@leonamurray: (BBC Essex): It’s a long shot but is there a chatty #Essex independent bed retailer on Twitter? Looking to talk about King size beds on @sadienine show
@BBCWomansHour: If you don’t have a uniform, how do you decide on appropriate workwear? Do you follow a dress code or is there an unwritten set of rules?
@lookingforlynda: is researching everything Japan. Any tips? Looking for great hotels, things to see/do, must-try food, best kept secrets…
@sdj19: looking for new men’s #grooming products: bath, body, #fragrance etc, for Feb style section. please email me asap
@sdj19: homes: need #interiordesigner experts to quote for an article on redecorating, for national mag. email me
@cathman: Looking for a legal expert that can help with question about debt rights when repaying a loan
@sdj19: need #garden experts to quote for a piece in March issue of a national homes magazine. email me please.
@LovePeachyKeen: Please get in touch if you have any children’s fashion news- new brand, new range, new launch, news news news!
@ShanaBP: Looking for someone who sells children’s clothes in #Essex for today’s show
@elletucker: Looking 4 mums who had easier 2nd birth, youngest under 2 top parenting mag. email@example.com
@Julia_B: Looking for health professional for quick comment on running/exercise -related incontinence for mag
@philreaysmith (Daybreak consumer reporter): Did anyone have a problem with their iPhone alarm not working this morning?
Twitter has become an invaluable source for journalists to find new contacts, experts in their field, and case studies – and if you’re trying to raise your profile in the media or then it should be an invaluable source for you too.

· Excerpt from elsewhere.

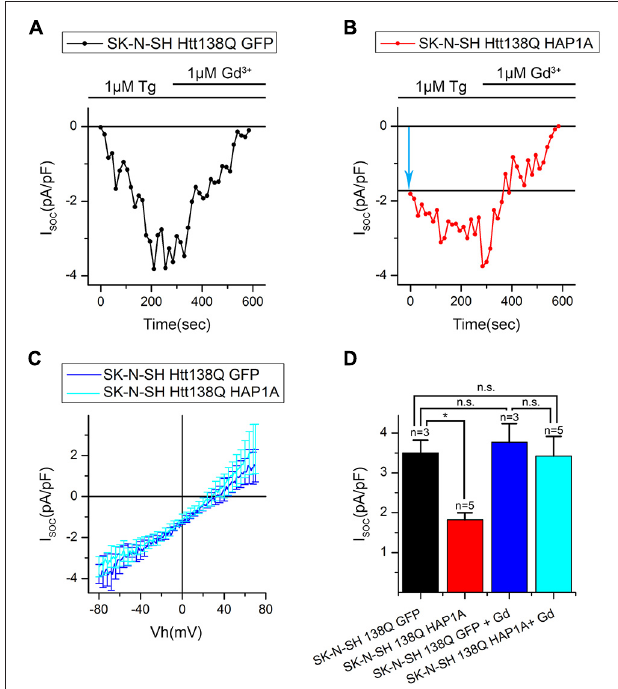
FIGURE 8 | Constitutive activity of SOC channels in SK-N-SH Htt138Q HAP1A. (A,B) Amplitudes of thapsigargin-induced store-operated calcium currents in SK-N-SH Htt138Q cotransfected with GFP ( A , black curve) or HAP1A ( B , red curve) at a test potential of − 80 mV plotted as a function of time. The times of thapsigargin and gadolinium application are indicated above the graphs. The level of the constitutive activity of SOC channels is indicated by the blue arrow in (B) . (C) Average current/voltage relationships (I/V curves) for gadolinium-sensitive currents in SK-N-SH Htt138Q cotransfected with GFP (dark blue curve) or HAP1A (light blue curve). The number of experiments is shown in (D) above the bars. (D) Average amplitudes of thapsigargin-induced currents in SK-N-SH Htt138Q cotransfected with GFP (black bar) or HAP1A (red bar) and gadolinium-sensitive currents in SK-N-SH Htt138Q cotransfected with GFP (dark blue bar) or HAP1A (light blue bar). Current amplitudes were determined at a test potential of − 80 mV and plotted as mean ± SEM. ∗ p < 0.05, significant difference in current amplitude. ns, not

So, how to hunt out these tweets?
First: programmes, newspapers, magazines and journals all have Twitter feeds now. Follow the ones relevant to your field. So if you’re an accountancy firm, follow the FT, but don’t exclude the possibility that something like a woman’s magazine or a local radio station might be looking for financial comments.
Second: Hunt out by-lines (the name check on an article) of journalists who cover your field and follow them. Also, it’s worth following @talktothepress, who often has requests.

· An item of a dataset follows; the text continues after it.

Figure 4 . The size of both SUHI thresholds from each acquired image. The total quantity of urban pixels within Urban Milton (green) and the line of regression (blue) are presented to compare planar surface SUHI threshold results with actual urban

Third: Set up searches related to your area of expertise so you can monitor any requests related to it. And save the important #journorequest, which was the source of most of the tweets above. This can also be a way to find and follow freelance journalists who work in particular subject areas, such as women’s magazines or finance.
Fourth: think laterally – for example, the Woman’s Hour tweet about uniforms. Are you a psychologist with views on the difference a uniform makes to professional performance? Then they might not be asking for you, but they’d probably be interested to talk to you.